# WRITTEN INSTRUCTION 1:
Name every key risk driver that the passage on stress testing gives for the revised capital model for lenders mortgage insurers.
# WRITTEN INSTRUCTION 2:
Write the next part of the passage on stress testing, picking up after its final sentence.

# PAGE EXTRACT:
^^^^^^^^^^^^^^^^

Given the heavy reliance of some ADIs on mortgage insurance, a logical extension of the project was to examine the resilience of the mortgage insurance industry to a similar stress scenario. The result of applying the stress test on LMIs revealed that LMIs would not fare as well as ADIs should the modelled stress event occur, and secondly that APRA’s minimum capital requirement for LMIs was inadequate. After more than two years of work to refine the LMI capital framework, a revised model was issued in February 2005 and is planned to come into effect on October 1 2005. Following the findings of the stress test and subsequent research and industry consultation, the proposed capital framework resulted in roughly a doubling of the minimum capital requirement and a far more risk sensitive model (with the key risk drivers being LVR, loan seasoning and loan type).

We shall see how it all works out!


Update, 2008-5-23: This exercise was discussed at a Bank of Canada conference reported in the Spring, 2008, Review. Interestingly, the author observed:

Conversely, having banks undertake the exercise themselves provided a number of valuable insights, particularly into the way banks run their businesses and how they think about the risks they manage.

For those institutions where stress testing is an integral part of their risk management framework, the stress test scenario formed the basis for a discussion of the effect of the event on individual business units and the linkages across businesses. Some banks, for example, reacted to the weaker domestic growth and large depreciation in the exchange rate by assuming a shift of resources from business units which focussed primarily on domestically oriented industries, such as service industries, and the household sector, to those that were more export oriented. For these banks, the stress test was a useful means of communicating senior management’s risk appetite across the various levels of the firm (with the results being signed off by the Board of one bank). These banks were more likely to use a mix of quantitative and judgemental assessments.

This echoes the main observation of the International Report on Risk Management Supervision … the firms that have done best (least badly?) during the Credit Crunch are the ones in which communication between departments is most efficient.

^^^^^^^^^^^^^^^^

Extracted records
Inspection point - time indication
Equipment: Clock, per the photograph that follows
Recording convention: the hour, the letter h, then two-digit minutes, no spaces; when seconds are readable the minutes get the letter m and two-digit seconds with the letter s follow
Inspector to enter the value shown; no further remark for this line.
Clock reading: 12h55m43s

^^^^^^^^^^^^^^^^

# OUTPUT 1:
LVR, loan seasoning, and loan type.

# OUTPUT 2:
Market Action

September 12, 2007

David Dodge made an interesting speech in London, England. Of most immediate interest was his hawkish monetary stance:

I want to be absolutely clear on one point: The actions that we took to provide liquidity to support the smooth operation of financial markets did not in any way signal a change in our monetary policy. In fact, it was a step in maintaining our monetary policy stance by keeping our target for the overnight rate at 4 1/2 per cent, which we judged appropriate for keeping inflation on target over the medium term.

… but the theme of the speech was transparency:

In this complex process, transparency about the underlying credit was often lost. Because the originators of the loans intended to securitize them rather than leaving them on their balance sheets, they lacked the incentives to carefully assess the creditworthiness of the borrower. And investors often lacked the ability, or did not make the effort, to see through the complexity of the instrument. Thus, investors were unaware of the creditworthiness of the root asset and the potential difficulties with the liquidity of the instrument itself. Compounding the problems was the fact that the models upon which these structured products were valued assumed that they could be readily traded in a liquid market.

So far so good – especially the bit about liquidity. Liquidity killed portfolio insurance in 1987, but people never learn!

Moreover, the complexity and lack of transparency in many of the structured products added to the market dislocations. It was extremely difficult for investors to peel back the layers of these securities and derivatives to determine, with confidence, both the creditworthiness of the assets backing a particular security and the market value of the security itself. Even supposedly sophisticated investors became extremely uncertain and that, in turn, led to fear.

So far, so good. But now he skates over to an unrelated point:

In my view, there is a clear case for transparency more generally in the operation of all financial markets. In most countries there are fairly clear rules requiring transparency in the operation of mutual funds, so investors can tell what they are purchasing. Hedge funds, by their nature, are less transparent. But there is also, I believe, a clear case for increased transparency, at least with respect to their objectives, operating procedures, and governance.

Let me now say just a few words about the importance of transparency in government-sponsored institutions, whether domestic or international. I will begin with a few words about sovereign wealth funds, which control increasingly large amounts of money and are significant global financial forces. Some of these funds, such as the public pension funds in Canada, already adhere to very high standards of transparency. But in other cases, there is often insufficient transparency in the operation of these funds. Too often, the objectives behind these funds are not clearly defined, and this can lead to misconceptions about their motives, particularly those that have their origins in foreign exchange reserves. As is the case with private pools of capital, high standards of transparency for reporting and governance, as well as objectives, would be helpful for these public pools of capital.

So he begins with the idea that maybe it would be a good idea if PMs had some vague idea about what they’re buying … and ends with a desire to poke his nose into sovereign wealth funds? Mark my words … something’s up. We’re not being set up for the Bank of Canada to form the nucleus of a national securities regulator, are we? And not even Harper & Flaherty would politicize the Bank of Canada by influencing Dodge to help advance a political agenda?

Be afraid. Be very afraid.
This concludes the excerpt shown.